[Spatial grounding data]
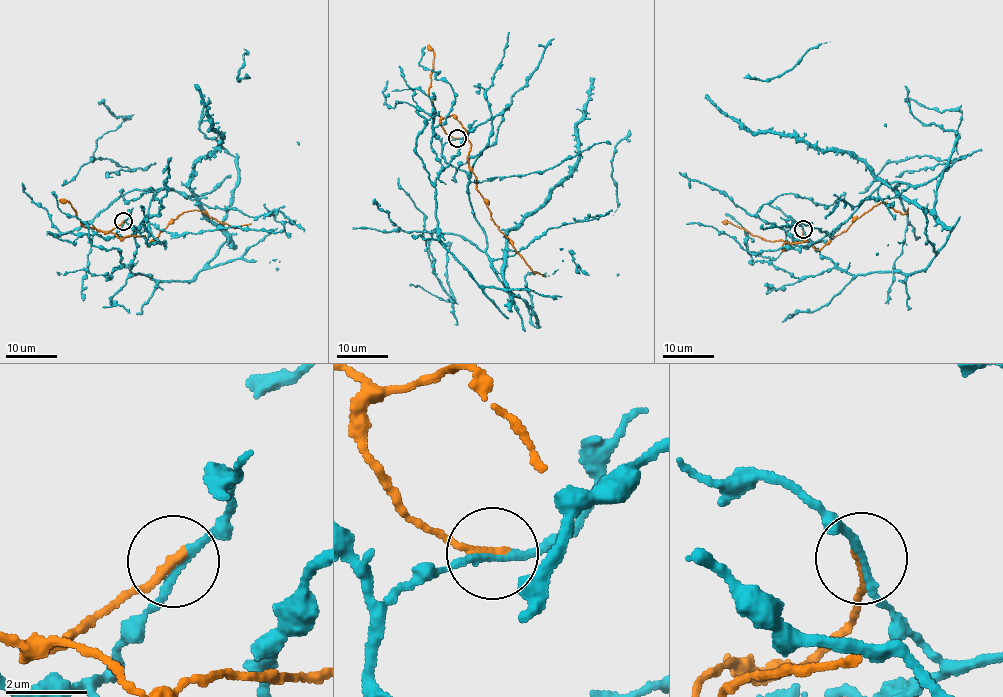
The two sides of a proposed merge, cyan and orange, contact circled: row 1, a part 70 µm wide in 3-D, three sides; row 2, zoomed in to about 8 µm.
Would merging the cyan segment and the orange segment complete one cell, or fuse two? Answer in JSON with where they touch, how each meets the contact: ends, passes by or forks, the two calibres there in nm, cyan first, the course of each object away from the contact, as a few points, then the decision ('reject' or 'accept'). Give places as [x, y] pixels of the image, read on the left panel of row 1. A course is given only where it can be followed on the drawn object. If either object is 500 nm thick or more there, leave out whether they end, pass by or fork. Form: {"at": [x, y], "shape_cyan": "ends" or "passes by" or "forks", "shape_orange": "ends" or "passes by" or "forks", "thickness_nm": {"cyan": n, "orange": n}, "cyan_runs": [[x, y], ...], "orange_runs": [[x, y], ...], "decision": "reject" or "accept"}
{"at": [123, 221], "shape_cyan": "passes by", "shape_orange": "ends", "thickness_nm": {"cyan": 180, "orange": 280}, "cyan_runs": [[124, 221], [169, 188], [230, 240], [189, 280], [131, 273], [161, 206], [120, 196]], "orange_runs": [[123, 221], [106, 231], [123, 238], [144, 235], [148, 246], [188, 211], [204, 212], [232, 227], [251, 223]], "decision": "reject"}

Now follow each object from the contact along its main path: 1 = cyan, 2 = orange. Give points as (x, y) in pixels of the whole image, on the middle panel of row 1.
1: (457, 139), (441, 156), (505, 257), (499, 309), (439, 237), (435, 181), (508, 107), (451, 179)
2: (457, 138), (441, 127), (441, 121), (453, 114), (471, 145), (467, 161), (492, 220), (527, 265), (544, 275)

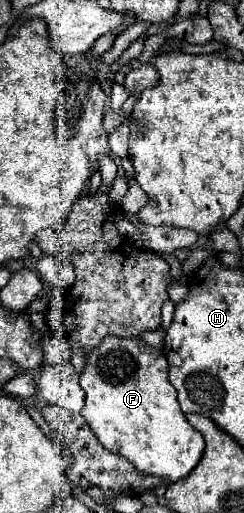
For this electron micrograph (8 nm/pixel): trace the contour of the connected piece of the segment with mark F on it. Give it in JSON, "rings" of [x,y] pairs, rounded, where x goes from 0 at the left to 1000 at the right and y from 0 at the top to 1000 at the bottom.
{"rings":[[[430,659],[357,698],[332,729],[332,756],[348,760],[348,791],[332,811],[357,819],[398,858],[455,881],[512,889],[570,920],[643,928],[676,940],[725,940],[775,928],[775,920],[816,904],[840,873],[832,850],[783,834],[734,795],[725,760],[693,749],[693,713],[676,690],[611,674],[586,659]]]}

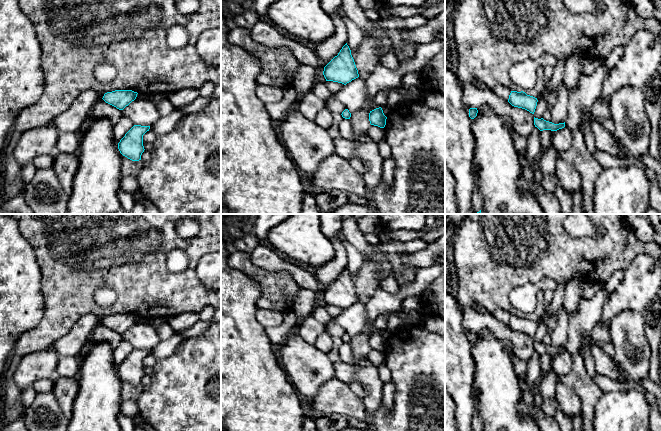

TASK GOAL
What is needed is an exact restatement of every line from the line containing "Now follow each" through the last line of the records, minus any pictures.

RESPONSE
Now follow each object from the contact along its main path: 1 = cyan, 2 = orange. Give points as (x, y) in pixels of the whole image, on the middle panel of row 1.
1: (457, 139), (441, 156), (505, 257), (499, 309), (439, 237), (435, 181), (508, 107), (451, 179)
2: (457, 138), (441, 127), (441, 121), (453, 114), (471, 145), (467, 161), (492, 220), (527, 265), (544, 275)

For this electron micrograph (8 nm/pixel): trace the contour of the connected piece of the segment with mark F on it. Give it in JSON, "rings" of [x,y] pairs, rounded, where x goes from 0 at the left to 1000 at the right and y from 0 at the top to 1000 at the bottom.
{"rings":[[[430,659],[357,698],[332,729],[332,756],[348,760],[348,791],[332,811],[357,819],[398,858],[455,881],[512,889],[570,920],[643,928],[676,940],[725,940],[775,928],[775,920],[816,904],[840,873],[832,850],[783,834],[734,795],[725,760],[693,749],[693,713],[676,690],[611,674],[586,659]]]}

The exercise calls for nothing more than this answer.